Penutupan Sidang Paripurna, Semua Fraksi Menerima Hasil Audit BPK Tahun 2020 Menjadi Perda Tahun 2021
CYBER88 | Raja Ampat - Rapat Paripurna Kedua Masa Sidang Kedua dalam rangka penetapan dan pengesahan Perda LKPD hasil audit BPK Tahun Anggaran 2020 resmi ditutup. Jumat (20/8/21).
Penutupan sidang Paripurna tersebut dipimpin langsung oleh, Ketua DPRD Raja Ampat, Abdul Wahab Warwei didampingi Wakil Ketua I DPRD, Reynold M Bulla dan wakil ketua II DPRD, Charles AM.Imbir.
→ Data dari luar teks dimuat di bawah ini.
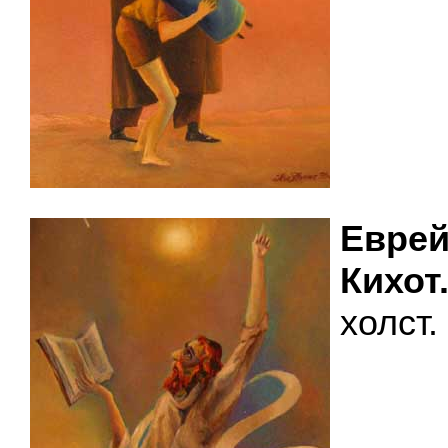
Евр
Кихот
холст.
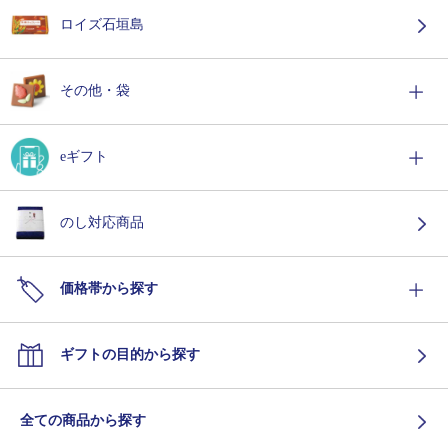
ロイズ石垣島
その他・袋
eギフト
のし対応商品
価格帯から探す
ギフトの目的から探す
全ての商品から探す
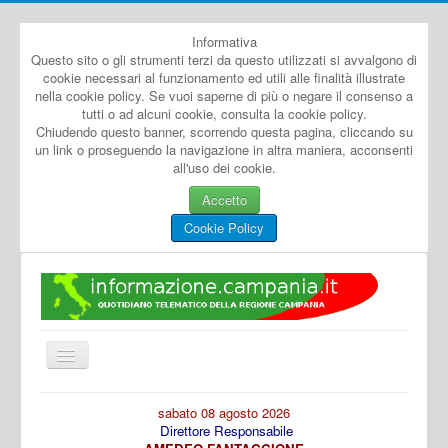
Informativa
Questo sito o gli strumenti terzi da questo utilizzati si avvalgono di
cookie necessari al funzionamento ed utili alle finalità illustrate
nella cookie policy. Se vuoi saperne di più o negare il consenso a
tutti o ad alcuni cookie, consulta la cookie policy.
Chiudendo questo banner, scorrendo questa pagina, cliccando su
un link o proseguendo la navigazione in altra maniera, acconsenti
all'uso dei cookie.
Accetto
Cookie Policy
Cambia
navigazione
Home
sabato 08 agosto 2026
Direttore Responsabile
Dal Mondo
Sementara pihak eksekutif dihadiri oleh wakil Bupati Raja Ampat,Orideko Iriano Burdam dan sejumlah pimpinan Organisasi Perangkat Daerah (OPD) di lingkungan pemerintah Kabupaten Raja Ampat, Provinsi Papua Barat.
Penutupan sidang paripurna itu diawali dengan pandangan fraksi-fraksi yang ada di lembaga DPRD Kabupaten Raja Ampat dalam pandangan fraksi-fraksi tersebut telah termaktub sejumlah rekomendasi yang dialamatkan kepada pihak eksekutif untuk perbaikan kinerja pemerintah Kabupaten Raja Ampat kedepan.
Terdapat tiga Fraksi dewan di lembaga DPRD Kabupaten Raja Ampat, diantaranya, Fraksi Demokrat, Fraksi Golkar dan Fraksi Gerakan Amanat Sejahtera (GAS) terkait dengan hasil audit BPK tahun 2020, semua Fraksi menyatakan menerima dan selanjutnya akan disahkan menjadi Perda tahun 2021.
Bupati Raja Ampat,Abdul Faris Umlati,SE yang dalam sambutannya yang disampaikan oleh Wakil Bupati, Orideko Iriano Burdam, dalam sambutannya memberikan apresiasi kepada pihak legislatif atas sinergitas dalam menjalankan roda pemerintahan daerah.
"Selaku kepala pemerintahan Kabupaten Raja Ampat, saya sangat menghargai dan memaknai rekomendasi yang disampaikan, sebagai wujud kepedulian dan kesungguhan segenap anggota DPRD Raja Ampat terhadap kinerja penyelenggaraan pemerintahan dan kemasyarakatan yang ada di daerah ini," ucap Orideko dalam sambutan itu.
Kata Wakil Bupati, berbagai kendala yang dihadapi dalam penyelenggaraan pemerintahan, pembangunan serta pelayanan kepada masyarakat tidak selamanya berasal internal institusi dan aparaturnya,namun, lanjut Orideko, perihal tersebut juga dipengaruhi oleh faktor eksternal yang diluar jangkauan kewenangan.
Terkait hal tersebut,Wakil Bupati menerangkan bahwa akan tetap berkomitmen untuk memperbaiki kinerja penyelenggaraan pemerintahan berdasarkan saran dan masukan serta rekomendasi dari pihak legislatif.
Ia juga menegaskan bahwa akan tetap bertanggung jawab dan akan berupaya semaksimal mungkin dalam melakukan perbaikan dan mengatasi berbagai kendala yang sifatnya internal.
Dikatakan, saat pemerintah daerah terus berupaya perbaikan dan penataam kelembagaan untuk memperkuat akselerasi pada Organisasi Perangkat Daerah (OPD) yang ada di lingkup Pemda Raja Ampat.